I explain what had happened during the night, namely the overwhelming sense of nausea that had kept me awake for hours, the crushing headache that I'd been trying to ignore for days and seemed to be getting worse, and the sudden piercing pain that had developed in my chest that made it difficult to breathe.
It was clear that I had developed some severe symptoms of altitude sickness, and that it was imperative that we get out of town immediately and descend to a lower altitude. Chengdu was the only real option we had, despite the fact that we would have a thirteen hour journey ahead of us. On the other hand, it was a place we were familiar with, and ideal for resting up for a couple of days.
We say goodbye to French Laura and head off in search of a way out of Dodge. As no actual bus service to speak of goes through Tagong, we sit by the side of the road and wait to hail a mini-van to take us to Kangding. When one finally does stop for us, we get in and are driven for about a block before stopping so that the driver can get some breakfast.
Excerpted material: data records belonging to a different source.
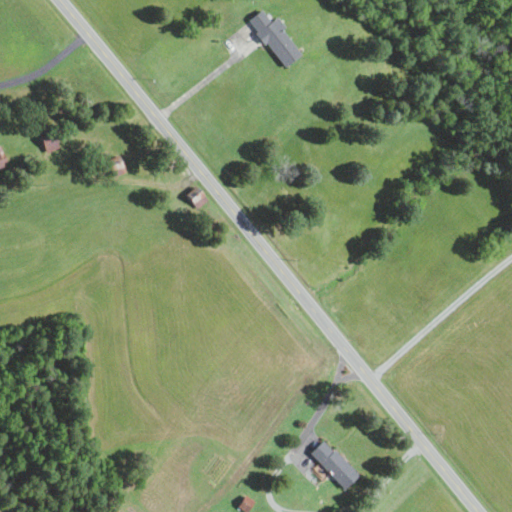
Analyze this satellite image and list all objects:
building: (272, 36)
road: (48, 68)
road: (203, 80)
building: (1, 157)
road: (269, 255)
road: (440, 319)
road: (335, 379)
road: (314, 417)
building: (331, 462)
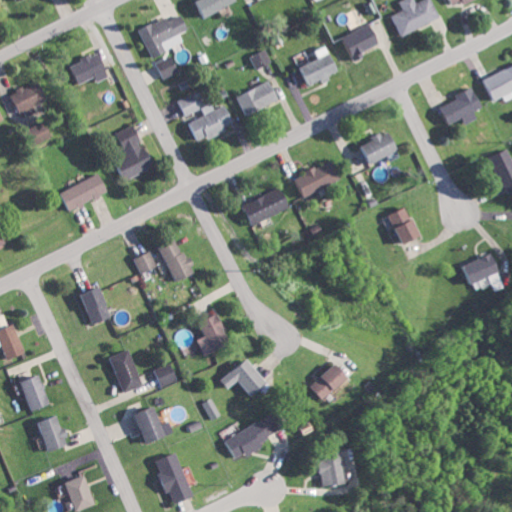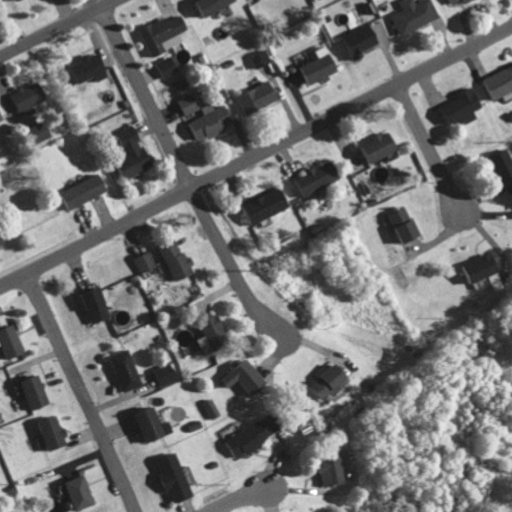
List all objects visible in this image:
building: (450, 2)
road: (97, 3)
building: (203, 5)
building: (409, 14)
road: (55, 27)
building: (164, 33)
building: (352, 41)
building: (256, 58)
building: (168, 66)
building: (91, 67)
building: (311, 67)
building: (497, 82)
building: (29, 97)
building: (255, 97)
building: (188, 104)
building: (455, 106)
building: (1, 115)
building: (211, 121)
building: (42, 130)
road: (427, 143)
building: (371, 146)
building: (134, 150)
road: (255, 154)
building: (499, 169)
building: (310, 178)
road: (188, 180)
building: (85, 190)
building: (268, 204)
building: (397, 224)
building: (1, 240)
building: (176, 259)
building: (144, 261)
building: (476, 270)
building: (96, 304)
building: (2, 321)
building: (214, 335)
building: (11, 341)
building: (126, 370)
building: (165, 373)
building: (247, 377)
building: (329, 380)
building: (37, 392)
road: (78, 392)
building: (210, 408)
building: (154, 425)
building: (55, 432)
building: (252, 435)
building: (333, 470)
building: (174, 478)
building: (80, 492)
road: (244, 497)
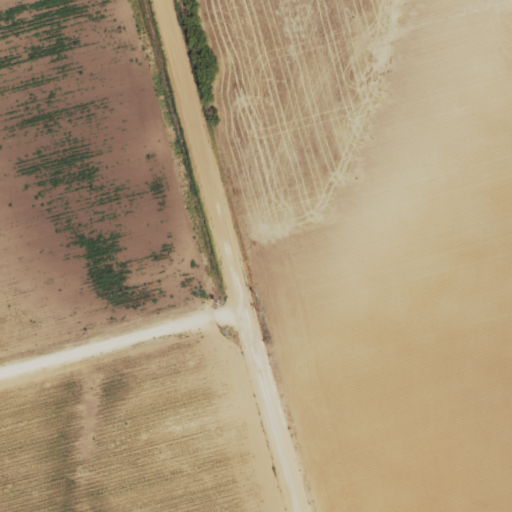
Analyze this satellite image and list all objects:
road: (228, 255)
road: (121, 337)
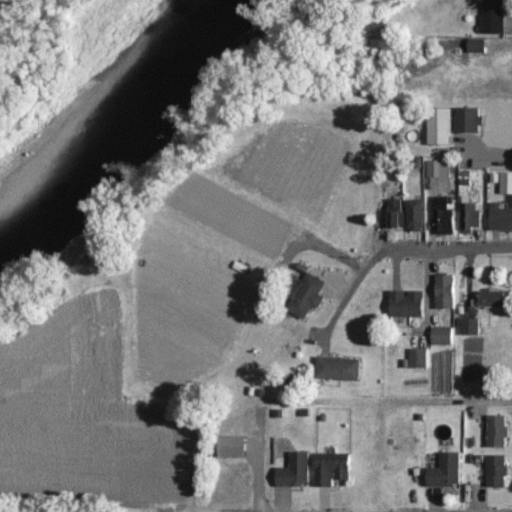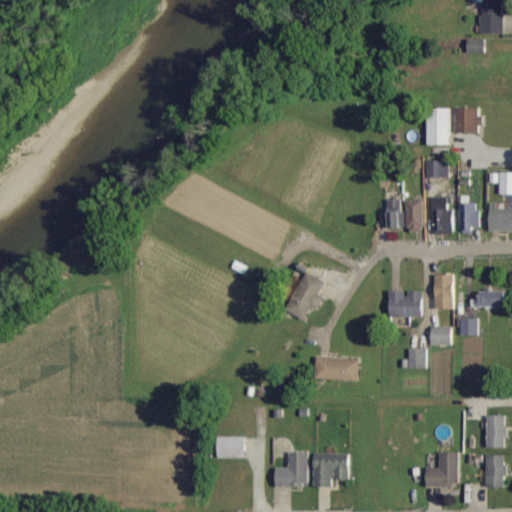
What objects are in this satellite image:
building: (478, 46)
river: (108, 105)
building: (470, 119)
building: (441, 126)
road: (488, 150)
building: (439, 168)
building: (506, 182)
building: (397, 213)
building: (417, 214)
building: (470, 214)
building: (445, 216)
road: (391, 245)
building: (446, 291)
building: (311, 295)
building: (493, 298)
building: (408, 304)
building: (470, 326)
building: (443, 335)
building: (419, 357)
building: (339, 368)
road: (444, 400)
building: (498, 430)
building: (234, 447)
building: (333, 468)
building: (498, 470)
building: (296, 471)
building: (446, 471)
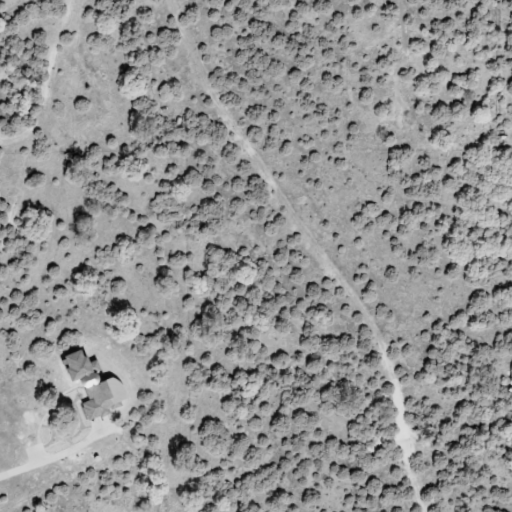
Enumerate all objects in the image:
building: (97, 387)
road: (58, 455)
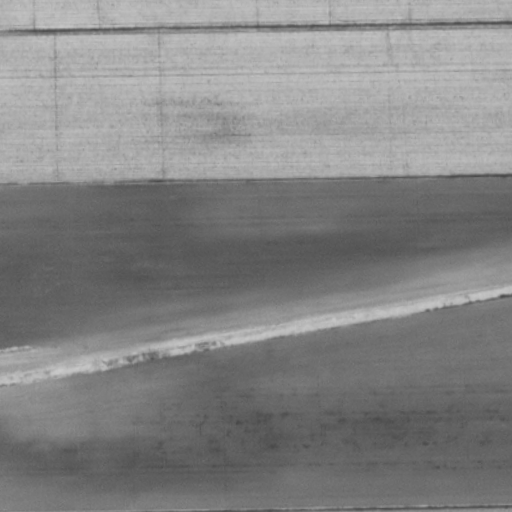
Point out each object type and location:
crop: (244, 157)
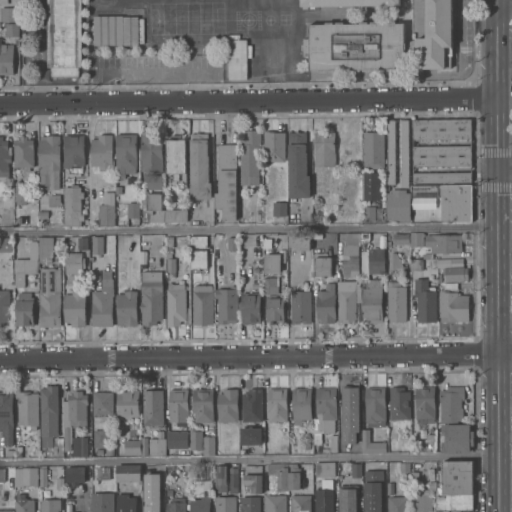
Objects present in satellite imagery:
building: (348, 2)
building: (348, 3)
road: (505, 8)
building: (7, 14)
building: (8, 15)
building: (10, 29)
building: (11, 30)
building: (114, 30)
building: (115, 30)
building: (435, 35)
building: (435, 36)
building: (63, 38)
building: (55, 39)
building: (355, 44)
building: (354, 46)
building: (236, 57)
building: (6, 58)
building: (5, 59)
building: (236, 59)
road: (505, 62)
road: (249, 101)
building: (440, 127)
building: (440, 128)
building: (440, 142)
building: (274, 145)
building: (273, 147)
building: (389, 147)
building: (73, 148)
building: (324, 148)
building: (373, 148)
building: (391, 149)
building: (323, 150)
building: (372, 150)
building: (23, 151)
building: (72, 151)
building: (102, 151)
building: (100, 152)
building: (150, 152)
building: (151, 152)
building: (404, 152)
building: (22, 153)
building: (126, 153)
building: (227, 153)
building: (403, 153)
building: (442, 154)
building: (124, 155)
building: (440, 155)
building: (4, 156)
building: (4, 156)
building: (249, 158)
building: (249, 158)
building: (49, 159)
building: (175, 159)
building: (176, 159)
building: (48, 160)
building: (298, 164)
building: (297, 165)
building: (198, 166)
building: (199, 166)
building: (440, 168)
road: (504, 168)
building: (441, 175)
building: (440, 177)
building: (152, 180)
building: (225, 182)
building: (370, 186)
building: (118, 188)
building: (423, 189)
building: (227, 192)
building: (22, 195)
building: (54, 199)
building: (53, 200)
building: (456, 201)
building: (454, 203)
building: (72, 204)
building: (398, 204)
building: (397, 205)
building: (71, 206)
building: (154, 206)
building: (279, 207)
building: (107, 208)
building: (133, 209)
building: (278, 209)
building: (131, 210)
building: (162, 211)
building: (369, 211)
building: (43, 212)
building: (175, 213)
building: (371, 213)
building: (105, 215)
road: (248, 229)
building: (401, 237)
building: (417, 237)
building: (399, 238)
building: (197, 239)
building: (82, 241)
building: (169, 241)
building: (196, 241)
building: (298, 241)
building: (299, 241)
building: (5, 242)
building: (232, 242)
building: (267, 242)
building: (444, 242)
building: (81, 243)
building: (230, 243)
building: (441, 243)
building: (5, 244)
building: (97, 244)
building: (96, 245)
building: (45, 247)
building: (184, 251)
building: (168, 254)
building: (427, 254)
building: (349, 255)
road: (496, 255)
building: (199, 258)
building: (31, 259)
building: (197, 259)
building: (350, 259)
building: (395, 259)
building: (273, 260)
building: (74, 261)
building: (373, 261)
building: (73, 263)
building: (270, 263)
building: (322, 263)
building: (375, 264)
building: (417, 264)
building: (321, 266)
building: (451, 268)
building: (454, 268)
building: (23, 270)
building: (150, 278)
building: (269, 283)
building: (5, 284)
building: (451, 285)
building: (269, 286)
building: (49, 295)
building: (49, 296)
building: (151, 296)
building: (103, 299)
building: (372, 299)
building: (347, 300)
building: (396, 300)
building: (425, 300)
building: (102, 301)
building: (424, 301)
building: (345, 302)
building: (176, 303)
building: (202, 303)
building: (227, 303)
building: (326, 303)
building: (395, 303)
building: (174, 304)
building: (201, 304)
building: (325, 304)
building: (371, 304)
building: (4, 305)
building: (150, 305)
building: (300, 305)
building: (453, 305)
building: (127, 306)
building: (226, 306)
building: (251, 306)
building: (74, 307)
building: (299, 307)
building: (452, 307)
building: (24, 308)
building: (73, 308)
building: (125, 308)
building: (249, 308)
building: (273, 308)
building: (24, 309)
building: (275, 309)
road: (256, 351)
building: (102, 402)
building: (400, 402)
building: (101, 403)
building: (128, 403)
building: (277, 403)
building: (302, 403)
building: (398, 403)
building: (424, 403)
building: (451, 403)
building: (203, 404)
building: (228, 404)
building: (251, 404)
building: (252, 404)
building: (300, 404)
building: (352, 404)
building: (126, 405)
building: (178, 405)
building: (275, 405)
building: (424, 405)
building: (450, 405)
building: (27, 406)
building: (153, 406)
building: (202, 406)
building: (226, 406)
building: (373, 407)
building: (26, 408)
building: (152, 408)
building: (177, 408)
building: (75, 409)
building: (324, 410)
building: (324, 411)
building: (49, 413)
building: (6, 414)
building: (74, 414)
building: (47, 415)
building: (349, 415)
building: (374, 417)
building: (6, 418)
building: (301, 428)
building: (160, 432)
building: (283, 432)
building: (341, 432)
building: (251, 434)
building: (249, 435)
building: (306, 435)
building: (100, 437)
building: (430, 437)
building: (456, 437)
building: (177, 438)
building: (455, 438)
building: (98, 439)
building: (175, 439)
building: (201, 441)
building: (333, 441)
building: (200, 442)
building: (306, 444)
building: (370, 444)
building: (79, 445)
building: (132, 446)
building: (142, 446)
building: (152, 446)
building: (78, 447)
building: (130, 447)
building: (155, 447)
building: (218, 447)
building: (18, 450)
building: (107, 450)
building: (249, 450)
road: (248, 459)
building: (404, 466)
building: (160, 468)
building: (323, 469)
building: (103, 471)
building: (206, 471)
building: (128, 472)
building: (2, 473)
building: (75, 473)
building: (279, 473)
building: (1, 475)
building: (26, 475)
building: (74, 475)
building: (7, 476)
building: (24, 476)
building: (43, 476)
building: (127, 476)
building: (220, 476)
building: (253, 476)
building: (283, 476)
building: (457, 476)
building: (220, 478)
building: (232, 478)
building: (233, 478)
building: (295, 479)
building: (59, 481)
building: (252, 482)
building: (324, 485)
building: (431, 485)
building: (455, 485)
building: (200, 488)
building: (372, 490)
building: (371, 491)
building: (150, 492)
building: (346, 499)
building: (152, 500)
building: (322, 500)
building: (421, 500)
building: (348, 501)
building: (454, 501)
building: (101, 502)
building: (102, 502)
building: (125, 502)
building: (275, 502)
building: (300, 502)
building: (125, 503)
building: (225, 503)
building: (274, 503)
building: (299, 503)
building: (397, 503)
building: (22, 504)
building: (50, 504)
building: (175, 504)
building: (200, 504)
building: (224, 504)
building: (248, 504)
building: (396, 504)
building: (420, 504)
building: (24, 505)
building: (48, 505)
building: (198, 505)
building: (174, 506)
building: (69, 507)
building: (6, 510)
building: (5, 511)
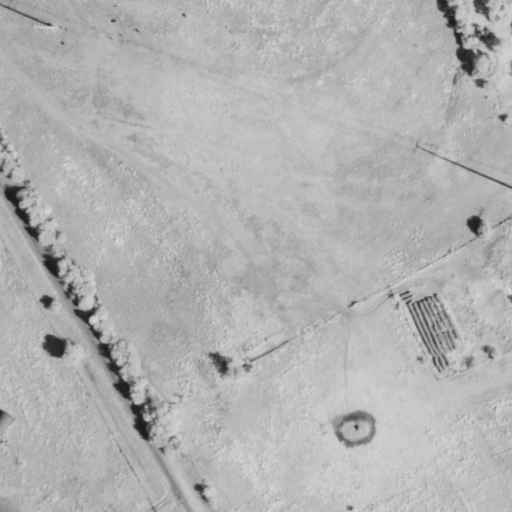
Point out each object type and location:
power tower: (53, 27)
road: (175, 180)
road: (96, 345)
building: (3, 422)
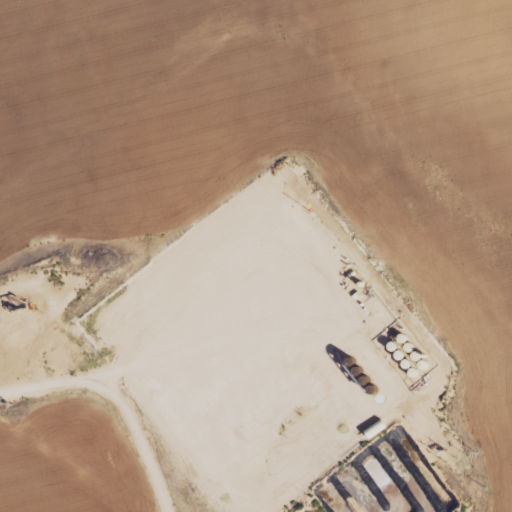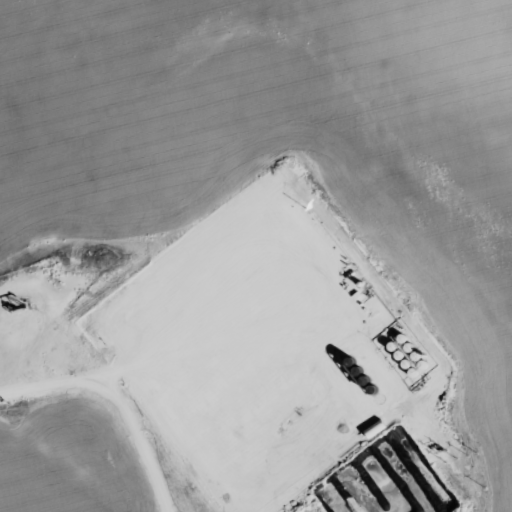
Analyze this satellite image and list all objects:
road: (179, 367)
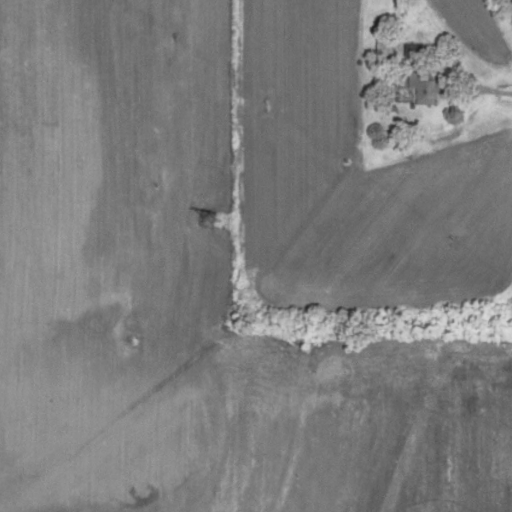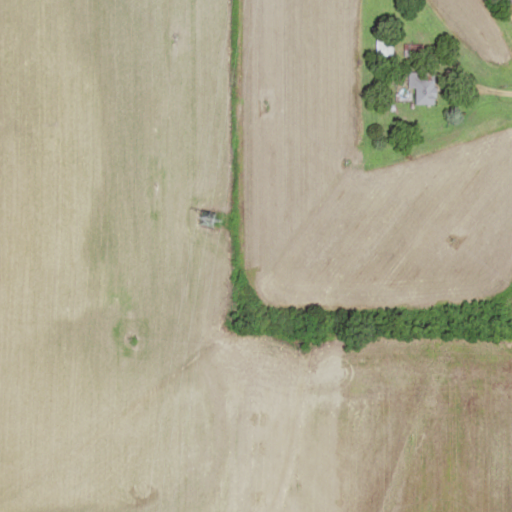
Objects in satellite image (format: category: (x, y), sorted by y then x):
building: (380, 46)
building: (411, 50)
building: (421, 88)
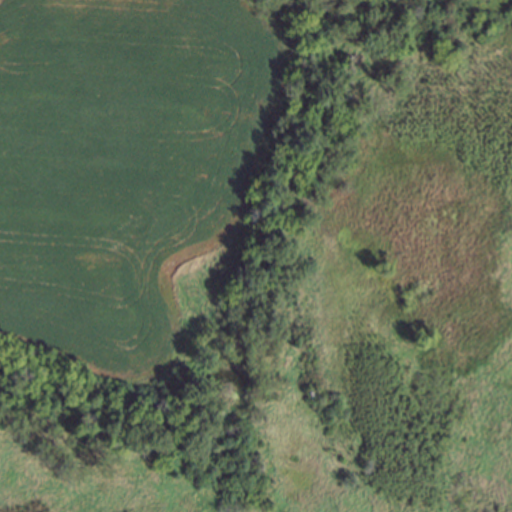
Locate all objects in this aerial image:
crop: (130, 185)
For the next five hours, we trudge forward at a pace not much faster than walking as our mini-van is tossed one way and then the next as the driver attempts to navigate the rugged dirt road that cuts through the massive expanse of grassland. The landscape is scattered with herds of yak and the occasional black tent, which is the only evidence, other than the road itself, that human beings had ever set foot in this part of the world.
I spend most of the trip trying to remain as calm as possible and focus past the pain in my chest and the feeling that any form of exertion will result in my heart exploding through my chest. But as always, it's the ability to see the humour in the situation that makes me appreciate the experience and to endure it. Take the driver's attempt to cut through open fields rather than to continue along the road, for instance, only to have the van become stuck in the muddy tracks created by previous drivers who had attempted the same feat. Or just on the outskirts of Kangding, when the driver pulls into someone's driveway, gets out and has a smoke with his friends as a man power-washes the van with all us passengers inside becoming soaked from the deluge of water seeping in through the cracks in the weather stripping.
Indeed, it's moments like these which remind me that there's no place quite like China, which makes me appreciate home all the much more.